Jean Charest n'était-il pas déjà mandaté pour gouverner ? N'a-t-il pas dit, en 2007, qu'il acceptait humblement le verdict de la démocratie? Ne sommes-nous pas d'accord que le triomphaliste monsieur de toutes les facilités et fatuités, ne l'a pas trouvée facile ni commode cette cohabitation qui, à son défaut de carrure, de stature et de musculature, a mis à nu son incompétence et est venue à bout de son sens limité des responsabilités. Depuis 2007, notamment, Jean Charest s'est fait statue de vitrine. Il porte l'hermine du RIEN-FAIRE, la toge du LAISSER-FAIRE et le froc du FAIRE-FAIRE dont le pontife charge ses amis Thuriféraires exagérément rémunérés, si l'on considère la destination des pontes épistolaires. En si peu qu'au quart de son mandat, il prétexte vouloir une procuration inconditionnelle pour consolider les acquis de ses impatients maquisards bailleurs qui piaffent, pour répondre aux desideratas boulimiques des gazeux commanditaires de ses rabaskaises incolores qui ruent dans le bacul et pour s'ajuster aux commandes des pompeux fabricants de l'imaginaire et faussaires de l'imagerie médiatique qui le veulent populairement populiste, pour l'occasion.
Quand il se replie sur un «mandat clair», de quelle «clarté» autre que celle de son incapacité plurielle et celle de sa singulière incompétence, s'agit-il ? De quelle «clarté» autre que celle de son ténébreux obscurantisme, s'agit-il? Un mandat pour FAIRE QUOI? C'est d'autant plus malicieusement obscur, quand on considère le fait que les bloquistes ne prisent pas tellement Madame Pauline Marois.
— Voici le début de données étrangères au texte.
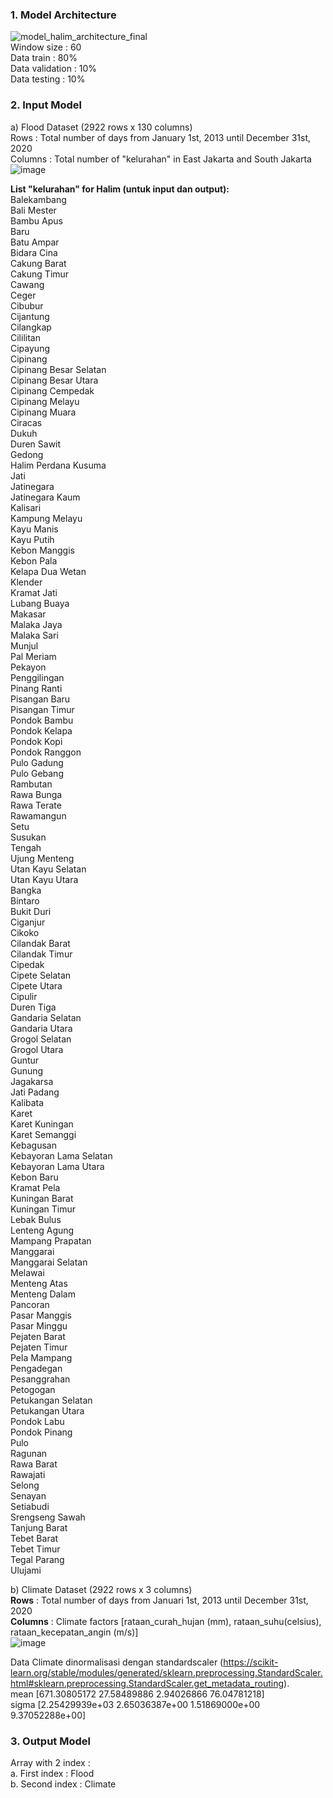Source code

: ### 1. Model Architecture
![model_halim_architecture_final](https://github.com/Bangkit-Capstone-C241-PS310/flood-forecast/assets/160315000/2a319455-5479-4cda-a98d-20ebbac7d722) <br/>
Window size : 60 <br/>
Data train : 80% <br/>
Data validation : 10% <br/>
Data testing : 10% <br/>

### 2. Input Model
a) Flood Dataset (2922 rows x 130 columns) <br/>
Rows : Total number of days from January 1st, 2013 until December 31st, 2020 <br/>
Columns : Total number of "kelurahan" in East Jakarta and South Jakarta <br/>
![image](https://github.com/Bangkit-Capstone-C241-PS310/flood-forecast/assets/160315000/ca596649-9a21-4fbb-8506-4889ccdcb8e2) <br/>

**List "kelurahan" for Halim (untuk input dan output):** <br/>
Balekambang <br/>
Bali Mester <br/>
Bambu Apus <br/>
Baru <br/>
Batu Ampar <br/>
Bidara Cina <br/>
Cakung Barat <br/>
Cakung Timur <br/>
Cawang <br/>
Ceger <br/>
Cibubur <br/>
Cijantung <br/>
Cilangkap <br/>
Cililitan <br/>
Cipayung <br/>
Cipinang <br/>
Cipinang Besar Selatan <br/>
Cipinang Besar Utara <br />
Cipinang Cempedak <br />
Cipinang Melayu <br />
Cipinang Muara <br />
Ciracas <br />
Dukuh <br />
Duren Sawit <br />
Gedong <br />
Halim Perdana Kusuma <br />
Jati <br />
Jatinegara <br />
Jatinegara Kaum <br />
Kalisari <br />
Kampung Melayu <br />
Kayu Manis <br />
Kayu Putih <br />
Kebon Manggis <br />
Kebon Pala <br />
Kelapa Dua Wetan <br />
Klender <br />
Kramat Jati <br />
Lubang Buaya <br />
Makasar <br />
Malaka Jaya <br />
Malaka Sari <br />
Munjul <br />
Pal Meriam <br />
Pekayon <br />
Penggilingan <br />
Pinang Ranti <br />
Pisangan Baru <br />
Pisangan Timur <br />
Pondok Bambu <br />
Pondok Kelapa <br />
Pondok Kopi <br />
Pondok Ranggon <br />
Pulo Gadung <br />
Pulo Gebang <br />
Rambutan <br />
Rawa Bunga <br />
Rawa Terate <br />
Rawamangun <br />
Setu <br />
Susukan <br />
Tengah <br />
Ujung Menteng <br />
Utan Kayu Selatan <br />
Utan Kayu Utara <br />
Bangka <br />
Bintaro <br />
Bukit Duri <br />
Ciganjur <br />
Cikoko <br />
Cilandak Barat <br />
Cilandak Timur <br />
Cipedak <br />
Cipete Selatan <br />
Cipete Utara <br />
Cipulir <br />
Duren Tiga <br />
Gandaria Selatan <br />
Gandaria Utara <br />
Grogol Selatan <br />
Grogol Utara <br />
Guntur <br />
Gunung <br />
Jagakarsa <br />
Jati Padang <br />
Kalibata <br />
Karet <br />
Karet Kuningan <br />
Karet Semanggi <br />
Kebagusan <br />
Kebayoran Lama Selatan <br />
Kebayoran Lama Utara <br />
Kebon Baru <br />
Kramat Pela <br />
Kuningan Barat <br />
Kuningan Timur <br />
Lebak Bulus <br />
Lenteng Agung <br />
Mampang Prapatan <br />
Manggarai <br />
Manggarai Selatan <br />
Melawai <br />
Menteng Atas <br />
Menteng Dalam <br />
Pancoran <br />
Pasar Manggis <br />
Pasar Minggu <br />
Pejaten Barat <br />
Pejaten Timur <br />
Pela Mampang <br />
Pengadegan <br />
Pesanggrahan <br />
Petogogan <br />
Petukangan Selatan <br />
Petukangan Utara <br />
Pondok Labu <br />
Pondok Pinang <br />
Pulo <br />
Ragunan <br />
Rawa Barat <br />
Rawajati <br />
Selong <br />
Senayan <br />
Setiabudi <br />
Srengseng Sawah <br />
Tanjung Barat <br />
Tebet Barat <br />
Tebet Timur <br />
Tegal Parang <br />
Ulujami <br />

b) Climate Dataset (2922 rows x 3 columns) <br />
**Rows** : Total number of days from Januari 1st, 2013 until December 31st, 2020 <br />
**Columns** : Climate factors [rataan_curah_hujan (mm), rataan_suhu(celsius), rataan_kecepatan_angin (m/s)] <br />
![image](https://github.com/Bangkit-Capstone-C241-PS310/flood-forecast/assets/160315000/b027132f-f7ac-4a3d-8fdf-a9d1a6a0de73)

Data Climate dinormalisasi dengan standardscaler (https://scikit-learn.org/stable/modules/generated/sklearn.preprocessing.StandardScaler.html#sklearn.preprocessing.StandardScaler.get_metadata_routing). <br/>
mean [671.30805172  27.58489886   2.94026866  76.04781218] <br/>
sigma [2.25429939e+03 2.65036387e+00 1.51869000e+00 9.37052288e+00] <br/>

### 3. Output Model
Array with 2 index : <br/>
a. First index : Flood <br/>
b. Second index : Climate <br/>

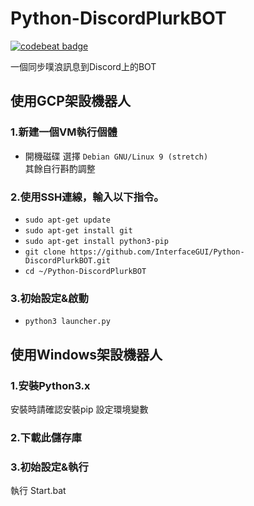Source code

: # Python-DiscordPlurkBOT
[![codebeat badge](https://codebeat.co/badges/13e396f0-8a78-4761-8a09-15907ca9f377)](https://codebeat.co/projects/github-com-interfacegui-python-discordplurkbot-master)

一個同步噗浪訊息到Discord上的BOT

## 使用GCP架設機器人

### 1.新建一個VM執行個體 <br>

- 開機磁碟 選擇 ` Debian GNU/Linux 9 (stretch) ` <br> 其餘自行斟酌調整
### 2.使用SSH連線，輸入以下指令。

- `sudo apt-get update`
- `sudo apt-get install git`
- `sudo apt-get install python3-pip`
- `git clone https://github.com/InterfaceGUI/Python-DiscordPlurkBOT.git`
- `cd ~/Python-DiscordPlurkBOT`

### 3.初始設定&啟動

- `python3 launcher.py`

## 使用Windows架設機器人

### 1.安裝Python3.x

安裝時請確認安裝pip
設定環境變數

### 2.下載此儲存庫

### 3.初始設定&執行

執行 Start.bat




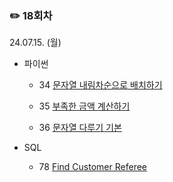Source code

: ### ✏️ 18회차

24.07.15. (월)

- 파이썬

  - 34 [문자열 내림차순으로 배치하기](https://school.programmers.co.kr/learn/courses/30/lessons/12917)

  - 35 [부족한 금액 계산하기](https://school.programmers.co.kr/learn/courses/30/lessons/82612)

  - 36 [문자열 다루기 기본](https://school.programmers.co.kr/learn/courses/30/lessons/12918)

- SQL

  - 78 [Find Customer Referee](https://leetcode.com/problems/find-customer-referee/)

</br>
Il est donc possible, plausible et même très probable que les disciples de Gilles Duceppe, en guise de reconnaissance pour l'aide que l'ANTI-HARPER a apportée au BLOC, aux dernières élections fédérales, optent pour les silences de la complaisance approbatrice et collaboratrice. C'est alors un appui que ni les péquistes, ni les adéquistes ne pourront contrer du revers de la langue. Si les péquistes de Pauline Marois s'imaginent qu'il vont déguster le pouvoir que leur procurerait un NON aux libéraux de Jean Charest, ils se positionnent alors sur les accotements de la carte électorale du Québec, prêts à prendre le fossé. Ils doivent se rappeler que les citoyens de la Capitale qui ont dit NON à Ann Bourget, se sont ramassés avec le prototype du singulier Boris londonien qui, ici s'appelle Régis.
Le «MYSTÉRIEUX CHAREST» vient de donner chair et os au «MYSTÈRE DE QUÉBEC».